A screenshot of the website from Wednesday night confirmed that it had been hacked, with the message “page hacked,” but by Thursday morning, it was completely inaccessible.
Security of public data continues to raise major concerns across the globe, and even in October this year, Internet Archive went offline after a major data breach defaced the website, and left data from millions of users exposed.
NBS is Nigeria’s National Statistical Office, responsible for collecting, interpreting, analysing and managing official statistics. The bureau collaborates with governmental and non-governmental bodies to maintain an official socio-economic Data Bank for Nigeria.
Other data breaches that occurred in 2024
This is Nigeria’s third reported hack of websites carrying sensitive government information, in 2024 alone.

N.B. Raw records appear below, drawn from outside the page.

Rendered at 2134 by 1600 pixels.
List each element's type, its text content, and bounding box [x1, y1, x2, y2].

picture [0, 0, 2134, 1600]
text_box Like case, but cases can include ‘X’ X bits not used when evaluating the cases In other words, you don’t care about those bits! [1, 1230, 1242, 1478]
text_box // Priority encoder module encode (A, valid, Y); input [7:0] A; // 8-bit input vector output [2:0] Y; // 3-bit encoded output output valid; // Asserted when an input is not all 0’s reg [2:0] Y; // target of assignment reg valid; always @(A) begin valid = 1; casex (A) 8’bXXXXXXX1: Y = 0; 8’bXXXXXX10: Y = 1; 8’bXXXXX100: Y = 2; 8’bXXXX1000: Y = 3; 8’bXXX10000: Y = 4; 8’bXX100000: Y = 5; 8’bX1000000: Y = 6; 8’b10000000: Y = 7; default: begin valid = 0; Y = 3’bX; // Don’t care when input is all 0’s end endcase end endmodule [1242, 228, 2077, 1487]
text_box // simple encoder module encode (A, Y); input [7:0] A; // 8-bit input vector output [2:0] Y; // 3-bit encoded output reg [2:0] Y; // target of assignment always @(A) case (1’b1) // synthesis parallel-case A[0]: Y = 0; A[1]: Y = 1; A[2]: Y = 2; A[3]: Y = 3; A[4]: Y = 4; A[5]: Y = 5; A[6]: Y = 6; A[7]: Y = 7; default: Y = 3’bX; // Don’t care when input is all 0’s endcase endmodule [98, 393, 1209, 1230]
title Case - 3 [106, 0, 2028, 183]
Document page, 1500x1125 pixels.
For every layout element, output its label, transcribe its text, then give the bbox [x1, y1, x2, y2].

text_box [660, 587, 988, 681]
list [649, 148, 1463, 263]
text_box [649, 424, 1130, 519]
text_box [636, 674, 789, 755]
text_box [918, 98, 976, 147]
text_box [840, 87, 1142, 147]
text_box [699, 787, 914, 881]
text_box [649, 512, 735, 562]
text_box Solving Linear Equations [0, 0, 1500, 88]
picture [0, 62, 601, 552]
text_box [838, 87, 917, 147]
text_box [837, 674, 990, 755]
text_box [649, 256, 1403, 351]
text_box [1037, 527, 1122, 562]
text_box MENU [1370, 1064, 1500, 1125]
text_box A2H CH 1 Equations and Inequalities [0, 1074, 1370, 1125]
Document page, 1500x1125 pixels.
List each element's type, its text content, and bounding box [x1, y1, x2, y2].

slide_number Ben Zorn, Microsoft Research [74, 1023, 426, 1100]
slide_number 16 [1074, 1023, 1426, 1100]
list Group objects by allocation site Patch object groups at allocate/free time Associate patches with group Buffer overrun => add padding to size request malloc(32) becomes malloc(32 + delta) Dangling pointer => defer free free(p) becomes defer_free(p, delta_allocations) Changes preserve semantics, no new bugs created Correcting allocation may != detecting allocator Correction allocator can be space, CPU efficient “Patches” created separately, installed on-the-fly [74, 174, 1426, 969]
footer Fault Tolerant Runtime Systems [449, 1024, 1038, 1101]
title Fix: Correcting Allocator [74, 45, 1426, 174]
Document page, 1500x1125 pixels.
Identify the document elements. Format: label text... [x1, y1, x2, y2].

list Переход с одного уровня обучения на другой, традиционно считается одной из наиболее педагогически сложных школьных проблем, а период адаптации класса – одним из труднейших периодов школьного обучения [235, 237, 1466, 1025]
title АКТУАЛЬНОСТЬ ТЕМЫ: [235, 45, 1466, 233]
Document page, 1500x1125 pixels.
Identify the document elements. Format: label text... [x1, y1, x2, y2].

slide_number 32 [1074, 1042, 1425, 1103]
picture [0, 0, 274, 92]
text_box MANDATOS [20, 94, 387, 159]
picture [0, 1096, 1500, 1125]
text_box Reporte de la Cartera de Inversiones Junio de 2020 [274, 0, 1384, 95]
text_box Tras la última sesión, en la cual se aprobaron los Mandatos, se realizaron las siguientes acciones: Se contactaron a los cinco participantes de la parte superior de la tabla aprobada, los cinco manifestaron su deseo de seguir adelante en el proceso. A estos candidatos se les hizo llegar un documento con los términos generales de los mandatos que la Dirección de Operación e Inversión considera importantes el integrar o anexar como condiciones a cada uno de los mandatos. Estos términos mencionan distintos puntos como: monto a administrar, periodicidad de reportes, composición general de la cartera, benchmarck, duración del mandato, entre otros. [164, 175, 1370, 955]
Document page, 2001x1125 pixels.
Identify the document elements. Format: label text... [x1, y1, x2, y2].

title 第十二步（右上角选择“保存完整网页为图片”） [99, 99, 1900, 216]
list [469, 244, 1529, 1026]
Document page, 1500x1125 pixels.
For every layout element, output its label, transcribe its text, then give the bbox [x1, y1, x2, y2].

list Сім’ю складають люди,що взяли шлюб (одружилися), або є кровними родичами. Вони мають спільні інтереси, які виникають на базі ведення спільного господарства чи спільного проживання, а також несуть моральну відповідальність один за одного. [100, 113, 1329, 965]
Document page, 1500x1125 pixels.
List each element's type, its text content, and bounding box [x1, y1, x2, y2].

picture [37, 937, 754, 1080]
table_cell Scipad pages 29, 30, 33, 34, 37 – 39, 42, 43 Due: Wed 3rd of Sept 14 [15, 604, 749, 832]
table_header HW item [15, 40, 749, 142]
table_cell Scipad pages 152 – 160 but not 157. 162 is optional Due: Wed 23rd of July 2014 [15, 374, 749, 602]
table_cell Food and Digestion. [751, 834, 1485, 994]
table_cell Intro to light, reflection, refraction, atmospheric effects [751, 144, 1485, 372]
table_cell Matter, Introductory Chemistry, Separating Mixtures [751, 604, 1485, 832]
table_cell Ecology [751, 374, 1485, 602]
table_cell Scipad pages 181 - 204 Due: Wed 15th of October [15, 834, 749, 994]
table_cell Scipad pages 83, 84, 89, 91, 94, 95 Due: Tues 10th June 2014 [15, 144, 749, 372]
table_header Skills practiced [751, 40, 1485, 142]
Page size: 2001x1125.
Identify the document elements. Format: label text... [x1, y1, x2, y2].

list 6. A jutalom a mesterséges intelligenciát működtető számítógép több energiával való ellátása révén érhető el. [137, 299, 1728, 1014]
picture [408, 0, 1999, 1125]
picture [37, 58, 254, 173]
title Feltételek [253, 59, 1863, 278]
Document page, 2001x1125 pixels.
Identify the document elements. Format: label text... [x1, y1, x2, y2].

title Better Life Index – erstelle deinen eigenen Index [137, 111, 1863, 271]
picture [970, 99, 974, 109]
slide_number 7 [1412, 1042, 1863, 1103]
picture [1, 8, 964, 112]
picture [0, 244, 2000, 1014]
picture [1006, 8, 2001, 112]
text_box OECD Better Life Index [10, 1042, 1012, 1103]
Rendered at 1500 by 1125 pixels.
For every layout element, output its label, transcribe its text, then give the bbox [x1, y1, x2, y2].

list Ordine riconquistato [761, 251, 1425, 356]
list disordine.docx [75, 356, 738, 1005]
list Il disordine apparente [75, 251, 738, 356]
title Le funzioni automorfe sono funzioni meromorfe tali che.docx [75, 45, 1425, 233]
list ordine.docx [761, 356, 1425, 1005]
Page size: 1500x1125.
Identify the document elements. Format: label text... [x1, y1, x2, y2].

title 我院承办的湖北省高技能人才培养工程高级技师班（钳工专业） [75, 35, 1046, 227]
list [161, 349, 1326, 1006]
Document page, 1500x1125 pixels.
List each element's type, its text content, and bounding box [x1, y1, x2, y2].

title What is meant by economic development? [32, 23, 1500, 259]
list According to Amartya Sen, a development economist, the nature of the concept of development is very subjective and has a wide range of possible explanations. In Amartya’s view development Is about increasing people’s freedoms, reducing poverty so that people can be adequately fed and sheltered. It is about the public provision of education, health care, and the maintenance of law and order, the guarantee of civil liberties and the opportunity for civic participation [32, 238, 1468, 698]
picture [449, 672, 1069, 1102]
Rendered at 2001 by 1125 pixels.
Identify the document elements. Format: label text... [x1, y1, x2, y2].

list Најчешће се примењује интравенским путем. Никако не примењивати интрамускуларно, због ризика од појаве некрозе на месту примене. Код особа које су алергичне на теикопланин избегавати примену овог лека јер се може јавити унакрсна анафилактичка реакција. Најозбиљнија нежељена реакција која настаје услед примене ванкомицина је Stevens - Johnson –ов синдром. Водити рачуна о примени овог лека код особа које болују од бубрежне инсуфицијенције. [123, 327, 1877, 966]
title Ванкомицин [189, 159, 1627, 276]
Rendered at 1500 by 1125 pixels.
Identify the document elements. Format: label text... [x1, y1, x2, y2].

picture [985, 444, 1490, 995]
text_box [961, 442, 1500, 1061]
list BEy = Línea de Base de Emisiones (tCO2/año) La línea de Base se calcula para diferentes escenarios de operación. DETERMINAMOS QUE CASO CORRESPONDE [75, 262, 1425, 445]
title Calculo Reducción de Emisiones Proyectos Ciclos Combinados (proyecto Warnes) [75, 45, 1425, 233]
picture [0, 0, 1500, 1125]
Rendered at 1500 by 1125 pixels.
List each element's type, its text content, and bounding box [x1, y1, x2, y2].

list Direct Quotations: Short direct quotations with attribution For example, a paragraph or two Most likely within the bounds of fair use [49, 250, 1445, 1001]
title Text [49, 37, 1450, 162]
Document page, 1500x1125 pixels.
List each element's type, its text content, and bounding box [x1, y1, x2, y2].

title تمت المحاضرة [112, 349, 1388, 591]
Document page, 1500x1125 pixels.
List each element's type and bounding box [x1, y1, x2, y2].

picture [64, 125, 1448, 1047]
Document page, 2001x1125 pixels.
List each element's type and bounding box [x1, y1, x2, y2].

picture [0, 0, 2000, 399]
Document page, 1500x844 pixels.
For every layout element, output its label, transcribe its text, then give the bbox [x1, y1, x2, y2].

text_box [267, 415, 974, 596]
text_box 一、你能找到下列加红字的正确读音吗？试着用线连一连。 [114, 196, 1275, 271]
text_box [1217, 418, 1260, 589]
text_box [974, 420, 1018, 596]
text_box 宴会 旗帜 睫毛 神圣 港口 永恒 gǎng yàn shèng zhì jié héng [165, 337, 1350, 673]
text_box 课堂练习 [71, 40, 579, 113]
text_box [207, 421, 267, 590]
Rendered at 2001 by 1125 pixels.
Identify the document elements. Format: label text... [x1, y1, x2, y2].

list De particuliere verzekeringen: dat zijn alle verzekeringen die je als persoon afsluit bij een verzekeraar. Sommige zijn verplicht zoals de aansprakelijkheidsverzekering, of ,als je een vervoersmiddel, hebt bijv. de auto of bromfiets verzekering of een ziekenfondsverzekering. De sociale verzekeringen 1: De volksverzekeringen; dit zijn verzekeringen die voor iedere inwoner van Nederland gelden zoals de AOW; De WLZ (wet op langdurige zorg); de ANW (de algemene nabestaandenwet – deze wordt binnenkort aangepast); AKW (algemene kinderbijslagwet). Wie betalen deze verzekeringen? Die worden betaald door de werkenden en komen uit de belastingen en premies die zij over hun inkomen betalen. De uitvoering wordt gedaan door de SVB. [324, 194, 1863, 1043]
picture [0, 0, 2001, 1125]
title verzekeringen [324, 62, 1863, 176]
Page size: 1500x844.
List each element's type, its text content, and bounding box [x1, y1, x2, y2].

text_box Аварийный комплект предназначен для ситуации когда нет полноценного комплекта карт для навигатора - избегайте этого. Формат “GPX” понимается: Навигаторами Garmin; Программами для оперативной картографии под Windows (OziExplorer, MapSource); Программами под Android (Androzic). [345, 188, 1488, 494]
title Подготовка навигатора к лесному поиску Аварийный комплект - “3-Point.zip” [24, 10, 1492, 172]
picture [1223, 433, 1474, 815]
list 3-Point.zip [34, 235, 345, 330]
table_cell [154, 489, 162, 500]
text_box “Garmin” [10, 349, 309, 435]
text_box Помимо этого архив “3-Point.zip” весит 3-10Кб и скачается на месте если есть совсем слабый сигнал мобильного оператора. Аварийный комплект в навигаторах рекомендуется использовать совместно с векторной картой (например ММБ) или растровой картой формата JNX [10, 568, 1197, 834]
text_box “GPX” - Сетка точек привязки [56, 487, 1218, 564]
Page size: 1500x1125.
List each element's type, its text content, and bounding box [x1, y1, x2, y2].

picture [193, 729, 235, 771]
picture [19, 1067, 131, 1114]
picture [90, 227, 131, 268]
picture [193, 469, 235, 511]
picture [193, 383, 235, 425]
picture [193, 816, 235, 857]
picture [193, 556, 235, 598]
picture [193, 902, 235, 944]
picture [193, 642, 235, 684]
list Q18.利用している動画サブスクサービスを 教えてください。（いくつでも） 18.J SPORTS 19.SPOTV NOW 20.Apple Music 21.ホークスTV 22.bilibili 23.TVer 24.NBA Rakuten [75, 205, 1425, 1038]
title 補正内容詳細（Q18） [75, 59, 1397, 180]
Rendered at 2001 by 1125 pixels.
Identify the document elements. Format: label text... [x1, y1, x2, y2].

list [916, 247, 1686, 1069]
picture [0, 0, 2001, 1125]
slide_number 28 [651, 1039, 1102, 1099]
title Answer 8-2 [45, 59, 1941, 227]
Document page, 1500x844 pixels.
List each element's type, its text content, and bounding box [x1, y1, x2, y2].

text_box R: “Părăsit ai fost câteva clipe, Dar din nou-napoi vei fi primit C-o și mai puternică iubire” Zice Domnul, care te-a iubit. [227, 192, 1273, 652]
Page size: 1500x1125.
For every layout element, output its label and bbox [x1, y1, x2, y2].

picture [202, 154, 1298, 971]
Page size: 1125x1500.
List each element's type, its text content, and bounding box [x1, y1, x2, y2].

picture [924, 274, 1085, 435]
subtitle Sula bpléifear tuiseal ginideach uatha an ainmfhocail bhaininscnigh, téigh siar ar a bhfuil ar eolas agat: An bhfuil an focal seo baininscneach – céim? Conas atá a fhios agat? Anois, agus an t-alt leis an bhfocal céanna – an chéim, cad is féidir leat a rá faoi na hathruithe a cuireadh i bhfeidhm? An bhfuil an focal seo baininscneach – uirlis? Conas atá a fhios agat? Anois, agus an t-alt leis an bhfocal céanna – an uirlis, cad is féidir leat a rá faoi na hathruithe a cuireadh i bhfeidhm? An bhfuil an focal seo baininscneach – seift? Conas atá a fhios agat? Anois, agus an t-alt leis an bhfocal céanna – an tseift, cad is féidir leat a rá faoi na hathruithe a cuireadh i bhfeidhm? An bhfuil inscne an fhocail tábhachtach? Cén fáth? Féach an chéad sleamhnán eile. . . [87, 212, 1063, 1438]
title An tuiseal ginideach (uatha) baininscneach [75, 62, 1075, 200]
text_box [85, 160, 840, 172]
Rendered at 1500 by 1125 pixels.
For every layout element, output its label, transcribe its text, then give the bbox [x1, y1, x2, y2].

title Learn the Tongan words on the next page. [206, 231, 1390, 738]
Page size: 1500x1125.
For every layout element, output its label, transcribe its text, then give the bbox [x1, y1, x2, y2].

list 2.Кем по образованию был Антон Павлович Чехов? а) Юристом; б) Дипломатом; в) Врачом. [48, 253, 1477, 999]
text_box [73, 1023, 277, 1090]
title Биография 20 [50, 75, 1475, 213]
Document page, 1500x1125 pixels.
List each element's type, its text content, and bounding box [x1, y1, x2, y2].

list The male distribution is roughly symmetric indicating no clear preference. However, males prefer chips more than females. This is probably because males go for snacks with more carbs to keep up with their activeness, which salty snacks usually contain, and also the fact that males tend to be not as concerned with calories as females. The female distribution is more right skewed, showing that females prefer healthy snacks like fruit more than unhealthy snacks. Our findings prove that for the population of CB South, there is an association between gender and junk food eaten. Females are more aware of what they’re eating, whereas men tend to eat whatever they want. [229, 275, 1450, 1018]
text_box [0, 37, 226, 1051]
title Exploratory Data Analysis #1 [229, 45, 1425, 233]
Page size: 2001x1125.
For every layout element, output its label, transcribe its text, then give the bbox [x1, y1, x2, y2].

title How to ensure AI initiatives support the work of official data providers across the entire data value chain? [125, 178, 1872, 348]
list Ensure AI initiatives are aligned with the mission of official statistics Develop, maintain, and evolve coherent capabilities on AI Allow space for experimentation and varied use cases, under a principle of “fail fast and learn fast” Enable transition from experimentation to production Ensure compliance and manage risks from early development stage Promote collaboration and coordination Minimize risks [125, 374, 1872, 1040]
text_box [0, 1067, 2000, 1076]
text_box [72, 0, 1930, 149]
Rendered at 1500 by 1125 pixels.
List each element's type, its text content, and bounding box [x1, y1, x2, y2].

Legit.ng reported that the Nigerian Identity Management Commission (NIMC) website was breached in June 2024, leading to unauthorized access of Nigerians’ National Identification Number (NIN), Bank Verification Number (BVN), International Passport, and other data.
The Nigeria Data Protection Commission and National Identity Management Commission launched an investigation into the matter to find out if any of the commission’s tokenisation verification agents had violated the specified terms of their licenses.
Websites such as the idfinder.com.ng, Verify.Ng/sign in, championtech.com.ng., trustyonline.com, and anyverify.com were uncovered and some of these websites were found to be selling the data to third parties for as low as N190.
Given the allegations that NIMC partners involved in registration may be responsible for causing the breach, all front-end partners were prohibited from enrolling NINs.